Considerada a liga mais rica do mundo, a Premier League, na Inglaterra, chegou a cogitar alguns movimentos há alguns anos, mas diretor-executivo da entidade, Richard Masters, em entrevista recente, declarou que a necessidade de jogar no exterior "se dissipou".
A tendência de mandar jogos para outros países ou continentes é uma tendência em outros esportes, tão ou mais ricos que o futebol, casos da NFL e NBA, o que além de visibilidade internacional e expansão para outras nações, traz também novas fontes de receitas.
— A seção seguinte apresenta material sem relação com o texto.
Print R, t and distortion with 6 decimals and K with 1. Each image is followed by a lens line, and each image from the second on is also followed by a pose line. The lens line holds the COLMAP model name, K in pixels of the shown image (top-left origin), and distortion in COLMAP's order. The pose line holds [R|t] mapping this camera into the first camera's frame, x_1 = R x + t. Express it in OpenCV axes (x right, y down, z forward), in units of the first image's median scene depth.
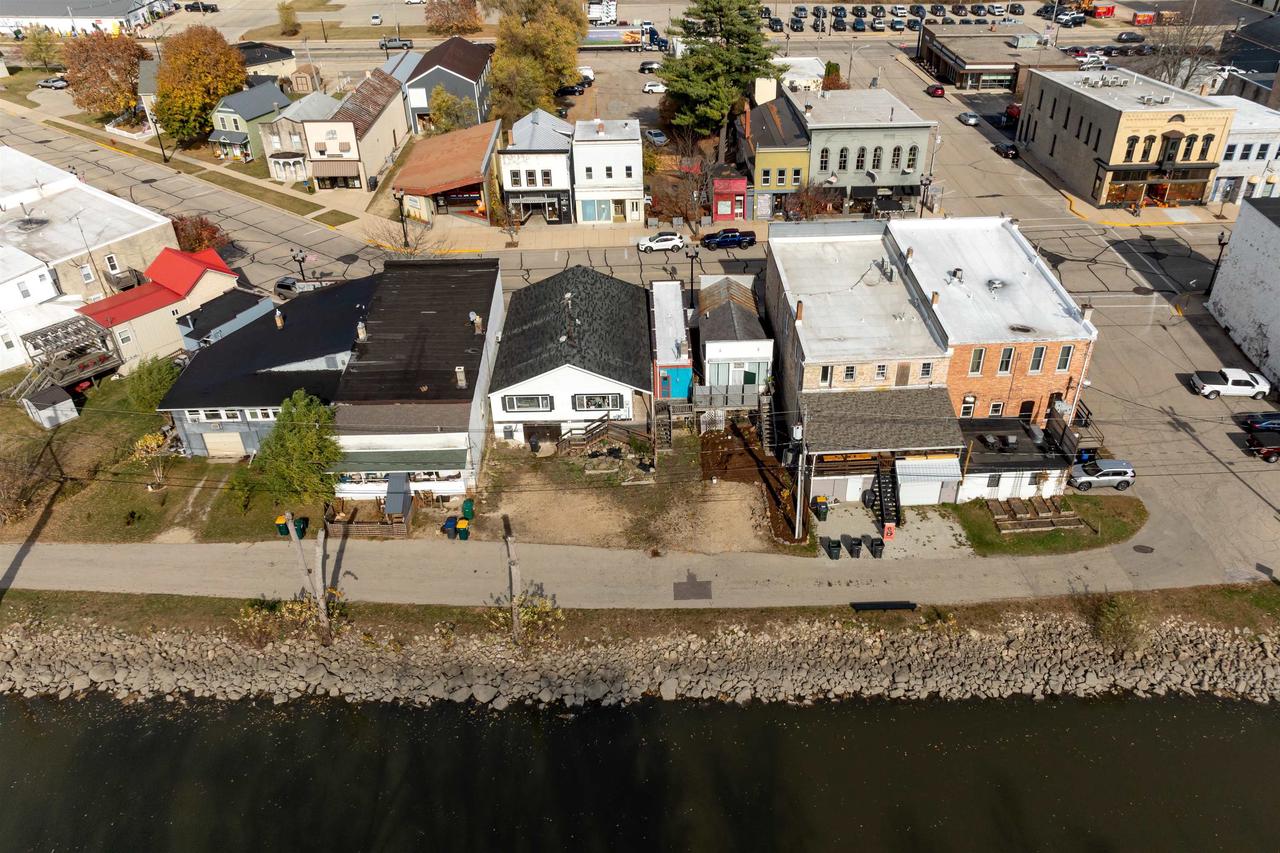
lens RADIAL K [[948.3, 0, 690.2], [0, 948.3, 429.5], [0, 0, 1]] dist [0.033394, -0.086368]
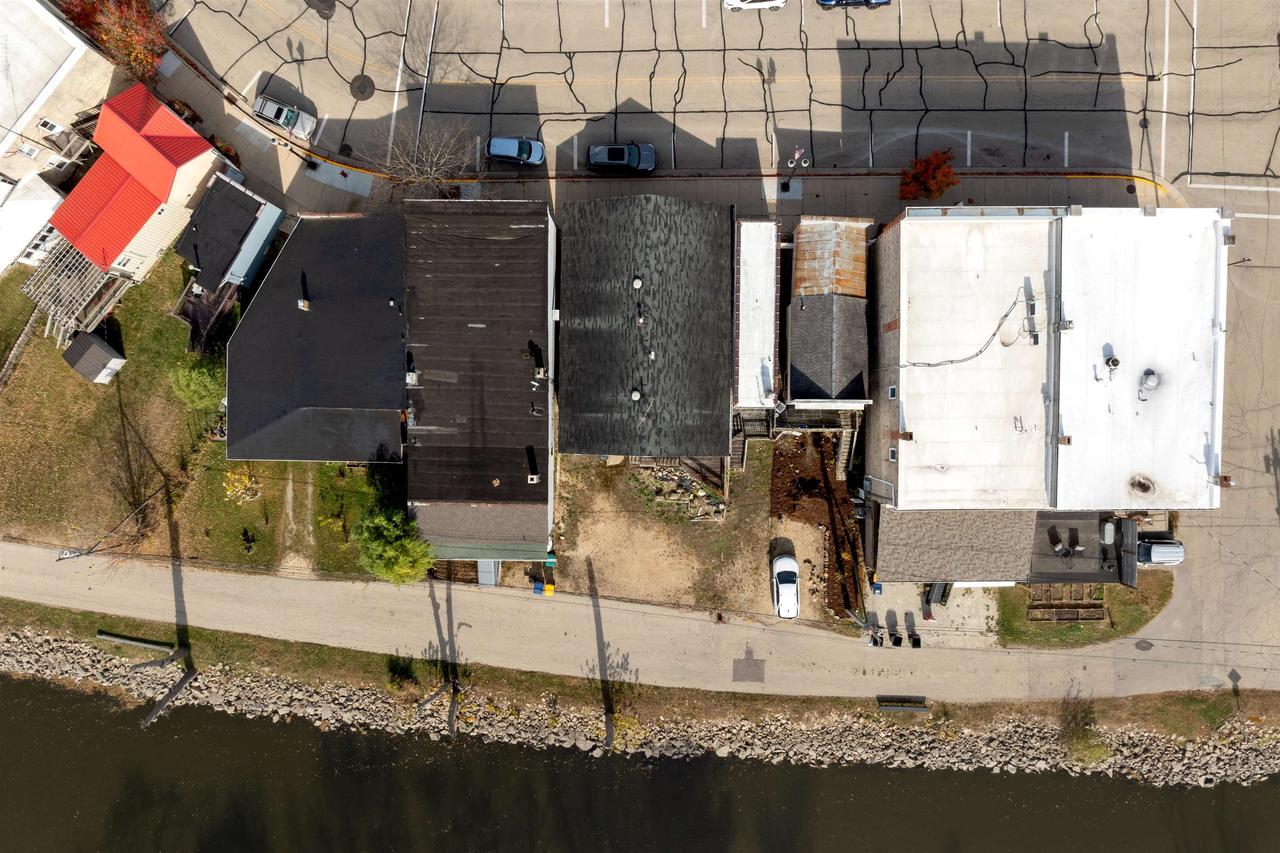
lens RADIAL K [[907.2, 0, 640.0], [0, 907.2, 426.5], [0, 0, 1]] dist [-0.039580, -0.002851]
pose [[0.997338, 0.071002, -0.016627, -0.111275], [-0.026424, 0.564381, 0.825091, -0.763193], [0.067968, -0.822455, 0.564755, 0.485250]]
Para Thiago Freitas, COO da Roc Nation Sports no Brasil, empresa que gerencia a carreira de atletas, é direto: "São aceitáveis algumas críticas a essas mudanças, mas nenhuma se sustenta após ponderação de tudo a volta de um jogo. Os torcedores dos principais clubes do mundo, mesmo na sua absoluta maioria, não sabem o que faz deles um dos principais clubes do mundo, e muito menos do que é necessário para que sigam sendo. Não sabem de onde vem e de onde virá o dinheiro que os sustenta e vai os sustentar", afirma.
Freitas, no entanto, faz uma ressalva importante quanto aos limites e prazos de comunicação, evitando que clubes de menor porte venda seus mandos para beneficiar um dos grandes clubes de seu país. "Não podemos permitir, por exemplo, que um quatro, cinco clubes de menor expressão vendam seus mandos contra uma certa equipe, dando a ela cinco jogos a menos como visitante, em um campeonato cujo título é sempre decidido entre duas ou três. Esse é um problema, mas de fácil administração, especialmente em países nos quais existe uma real liga de clubes."